WORK INSTRUCTION: Every entry is to be set down a second time, precisely as written.

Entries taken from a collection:
=== Section Start ===
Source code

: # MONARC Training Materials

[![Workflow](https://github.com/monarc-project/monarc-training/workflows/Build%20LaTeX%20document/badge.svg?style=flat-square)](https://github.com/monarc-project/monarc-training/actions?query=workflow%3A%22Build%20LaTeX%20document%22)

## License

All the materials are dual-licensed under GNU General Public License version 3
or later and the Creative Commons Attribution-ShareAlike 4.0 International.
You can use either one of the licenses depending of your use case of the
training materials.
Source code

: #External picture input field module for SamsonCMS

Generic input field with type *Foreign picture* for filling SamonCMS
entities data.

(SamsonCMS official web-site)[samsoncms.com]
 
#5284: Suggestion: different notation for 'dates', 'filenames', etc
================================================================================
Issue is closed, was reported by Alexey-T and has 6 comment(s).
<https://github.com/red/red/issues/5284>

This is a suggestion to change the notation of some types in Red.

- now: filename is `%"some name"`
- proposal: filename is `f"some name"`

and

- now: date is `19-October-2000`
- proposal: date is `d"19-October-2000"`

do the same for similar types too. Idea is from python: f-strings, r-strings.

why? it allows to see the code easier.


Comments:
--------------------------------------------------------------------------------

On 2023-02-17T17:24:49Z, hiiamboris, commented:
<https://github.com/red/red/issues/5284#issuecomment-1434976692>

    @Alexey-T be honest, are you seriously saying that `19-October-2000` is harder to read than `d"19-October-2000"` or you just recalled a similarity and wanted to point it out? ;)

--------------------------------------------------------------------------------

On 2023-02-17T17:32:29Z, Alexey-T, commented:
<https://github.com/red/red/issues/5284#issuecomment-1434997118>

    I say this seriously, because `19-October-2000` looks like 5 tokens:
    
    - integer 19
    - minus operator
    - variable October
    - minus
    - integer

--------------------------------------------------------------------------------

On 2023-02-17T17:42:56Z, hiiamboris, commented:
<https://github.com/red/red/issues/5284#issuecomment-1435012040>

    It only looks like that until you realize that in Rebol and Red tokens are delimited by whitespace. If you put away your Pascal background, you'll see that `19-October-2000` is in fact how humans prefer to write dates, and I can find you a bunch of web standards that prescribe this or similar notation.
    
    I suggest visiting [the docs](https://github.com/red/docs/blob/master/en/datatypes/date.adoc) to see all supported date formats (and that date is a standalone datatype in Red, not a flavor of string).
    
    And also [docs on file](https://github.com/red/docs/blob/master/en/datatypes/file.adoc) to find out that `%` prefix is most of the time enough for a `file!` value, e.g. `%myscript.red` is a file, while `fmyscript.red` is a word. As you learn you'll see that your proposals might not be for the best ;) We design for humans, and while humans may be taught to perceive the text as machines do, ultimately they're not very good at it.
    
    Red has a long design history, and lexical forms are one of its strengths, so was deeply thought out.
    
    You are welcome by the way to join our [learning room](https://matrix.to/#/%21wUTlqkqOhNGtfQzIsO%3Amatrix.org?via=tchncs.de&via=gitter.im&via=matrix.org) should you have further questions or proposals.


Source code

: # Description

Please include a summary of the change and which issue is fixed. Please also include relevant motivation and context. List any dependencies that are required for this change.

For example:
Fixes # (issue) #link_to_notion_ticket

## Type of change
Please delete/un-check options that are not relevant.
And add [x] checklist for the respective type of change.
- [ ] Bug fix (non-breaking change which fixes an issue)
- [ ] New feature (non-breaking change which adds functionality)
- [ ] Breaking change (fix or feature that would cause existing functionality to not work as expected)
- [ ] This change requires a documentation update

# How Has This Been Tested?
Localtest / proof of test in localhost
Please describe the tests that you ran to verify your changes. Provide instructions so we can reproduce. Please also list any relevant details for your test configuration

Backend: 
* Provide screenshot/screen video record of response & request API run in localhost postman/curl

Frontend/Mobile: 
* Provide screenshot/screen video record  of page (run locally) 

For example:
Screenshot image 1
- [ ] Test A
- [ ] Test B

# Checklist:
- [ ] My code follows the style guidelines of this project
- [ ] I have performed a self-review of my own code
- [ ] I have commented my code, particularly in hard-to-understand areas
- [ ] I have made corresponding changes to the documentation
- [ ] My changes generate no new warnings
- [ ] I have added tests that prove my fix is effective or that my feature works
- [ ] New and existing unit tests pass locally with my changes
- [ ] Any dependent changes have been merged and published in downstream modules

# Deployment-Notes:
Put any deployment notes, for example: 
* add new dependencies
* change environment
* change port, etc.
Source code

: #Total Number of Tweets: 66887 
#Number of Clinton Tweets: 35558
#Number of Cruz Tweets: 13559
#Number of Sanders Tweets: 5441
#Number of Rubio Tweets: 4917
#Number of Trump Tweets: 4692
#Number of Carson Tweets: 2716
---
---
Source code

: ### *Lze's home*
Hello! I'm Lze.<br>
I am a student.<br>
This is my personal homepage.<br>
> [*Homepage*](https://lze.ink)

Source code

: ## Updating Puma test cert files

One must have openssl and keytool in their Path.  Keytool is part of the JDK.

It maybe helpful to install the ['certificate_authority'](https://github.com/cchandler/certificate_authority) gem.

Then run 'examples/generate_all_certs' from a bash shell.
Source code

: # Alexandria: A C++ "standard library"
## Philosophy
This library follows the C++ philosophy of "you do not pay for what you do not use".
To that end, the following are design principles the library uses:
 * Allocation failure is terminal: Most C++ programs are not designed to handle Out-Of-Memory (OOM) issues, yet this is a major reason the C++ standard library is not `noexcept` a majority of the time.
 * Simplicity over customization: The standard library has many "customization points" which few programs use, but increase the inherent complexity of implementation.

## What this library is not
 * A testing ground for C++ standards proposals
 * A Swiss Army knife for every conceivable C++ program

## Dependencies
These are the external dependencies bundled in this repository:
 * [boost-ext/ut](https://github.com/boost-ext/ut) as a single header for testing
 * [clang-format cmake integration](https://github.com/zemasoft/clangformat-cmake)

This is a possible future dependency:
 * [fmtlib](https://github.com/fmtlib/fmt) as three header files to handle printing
=== Section End ===
TASK RESULT:
Source code

: # MONARC Training Materials

[![Workflow](https://github.com/monarc-project/monarc-training/workflows/Build%20LaTeX%20document/badge.svg?style=flat-square)](https://github.com/monarc-project/monarc-training/actions?query=workflow%3A%22Build%20LaTeX%20document%22)

## License

All the materials are dual-licensed under GNU General Public License version 3
or later and the Creative Commons Attribution-ShareAlike 4.0 International.
You can use either one of the licenses depending of your use case of the
training materials.
Source code

: #External picture input field module for SamsonCMS

Generic input field with type *Foreign picture* for filling SamonCMS
entities data.

(SamsonCMS official web-site)[samsoncms.com]
 
#5284: Suggestion: different notation for 'dates', 'filenames', etc
================================================================================
Issue is closed, was reported by Alexey-T and has 6 comment(s).
<https://github.com/red/red/issues/5284>

This is a suggestion to change the notation of some types in Red.

- now: filename is `%"some name"`
- proposal: filename is `f"some name"`

and

- now: date is `19-October-2000`
- proposal: date is `d"19-October-2000"`

do the same for similar types too. Idea is from python: f-strings, r-strings.

why? it allows to see the code easier.


Comments:
--------------------------------------------------------------------------------

On 2023-02-17T17:24:49Z, hiiamboris, commented:
<https://github.com/red/red/issues/5284#issuecomment-1434976692>

    @Alexey-T be honest, are you seriously saying that `19-October-2000` is harder to read than `d"19-October-2000"` or you just recalled a similarity and wanted to point it out? ;)

--------------------------------------------------------------------------------

On 2023-02-17T17:32:29Z, Alexey-T, commented:
<https://github.com/red/red/issues/5284#issuecomment-1434997118>

    I say this seriously, because `19-October-2000` looks like 5 tokens:
    
    - integer 19
    - minus operator
    - variable October
    - minus
    - integer

--------------------------------------------------------------------------------

On 2023-02-17T17:42:56Z, hiiamboris, commented:
<https://github.com/red/red/issues/5284#issuecomment-1435012040>

    It only looks like that until you realize that in Rebol and Red tokens are delimited by whitespace. If you put away your Pascal background, you'll see that `19-October-2000` is in fact how humans prefer to write dates, and I can find you a bunch of web standards that prescribe this or similar notation.
    
    I suggest visiting [the docs](https://github.com/red/docs/blob/master/en/datatypes/date.adoc) to see all supported date formats (and that date is a standalone datatype in Red, not a flavor of string).
    
    And also [docs on file](https://github.com/red/docs/blob/master/en/datatypes/file.adoc) to find out that `%` prefix is most of the time enough for a `file!` value, e.g. `%myscript.red` is a file, while `fmyscript.red` is a word. As you learn you'll see that your proposals might not be for the best ;) We design for humans, and while humans may be taught to perceive the text as machines do, ultimately they're not very good at it.
    
    Red has a long design history, and lexical forms are one of its strengths, so was deeply thought out.
    
    You are welcome by the way to join our [learning room](https://matrix.to/#/%21wUTlqkqOhNGtfQzIsO%3Amatrix.org?via=tchncs.de&via=gitter.im&via=matrix.org) should you have further questions or proposals.


Source code

: # Description

Please include a summary of the change and which issue is fixed. Please also include relevant motivation and context. List any dependencies that are required for this change.

For example:
Fixes # (issue) #link_to_notion_ticket

## Type of change
Please delete/un-check options that are not relevant.
And add [x] checklist for the respective type of change.
- [ ] Bug fix (non-breaking change which fixes an issue)
- [ ] New feature (non-breaking change which adds functionality)
- [ ] Breaking change (fix or feature that would cause existing functionality to not work as expected)
- [ ] This change requires a documentation update

# How Has This Been Tested?
Localtest / proof of test in localhost
Please describe the tests that you ran to verify your changes. Provide instructions so we can reproduce. Please also list any relevant details for your test configuration

Backend: 
* Provide screenshot/screen video record of response & request API run in localhost postman/curl

Frontend/Mobile: 
* Provide screenshot/screen video record  of page (run locally) 

For example:
Screenshot image 1
- [ ] Test A
- [ ] Test B

# Checklist:
- [ ] My code follows the style guidelines of this project
- [ ] I have performed a self-review of my own code
- [ ] I have commented my code, particularly in hard-to-understand areas
- [ ] I have made corresponding changes to the documentation
- [ ] My changes generate no new warnings
- [ ] I have added tests that prove my fix is effective or that my feature works
- [ ] New and existing unit tests pass locally with my changes
- [ ] Any dependent changes have been merged and published in downstream modules

# Deployment-Notes:
Put any deployment notes, for example: 
* add new dependencies
* change environment
* change port, etc.
Source code

: #Total Number of Tweets: 66887 
#Number of Clinton Tweets: 35558
#Number of Cruz Tweets: 13559
#Number of Sanders Tweets: 5441
#Number of Rubio Tweets: 4917
#Number of Trump Tweets: 4692
#Number of Carson Tweets: 2716
---
---
Source code

: ### *Lze's home*
Hello! I'm Lze.<br>
I am a student.<br>
This is my personal homepage.<br>
> [*Homepage*](https://lze.ink)

Source code

: ## Updating Puma test cert files

One must have openssl and keytool in their Path.  Keytool is part of the JDK.

It maybe helpful to install the ['certificate_authority'](https://github.com/cchandler/certificate_authority) gem.

Then run 'examples/generate_all_certs' from a bash shell.
Source code

: # Alexandria: A C++ "standard library"
## Philosophy
This library follows the C++ philosophy of "you do not pay for what you do not use".
To that end, the following are design principles the library uses:
 * Allocation failure is terminal: Most C++ programs are not designed to handle Out-Of-Memory (OOM) issues, yet this is a major reason the C++ standard library is not `noexcept` a majority of the time.
 * Simplicity over customization: The standard library has many "customization points" which few programs use, but increase the inherent complexity of implementation.

## What this library is not
 * A testing ground for C++ standards proposals
 * A Swiss Army knife for every conceivable C++ program

## Dependencies
These are the external dependencies bundled in this repository:
 * [boost-ext/ut](https://github.com/boost-ext/ut) as a single header for testing
 * [clang-format cmake integration](https://github.com/zemasoft/clangformat-cmake)

This is a possible future dependency:
 * [fmtlib](https://github.com/fmtlib/fmt) as three header files to handle printing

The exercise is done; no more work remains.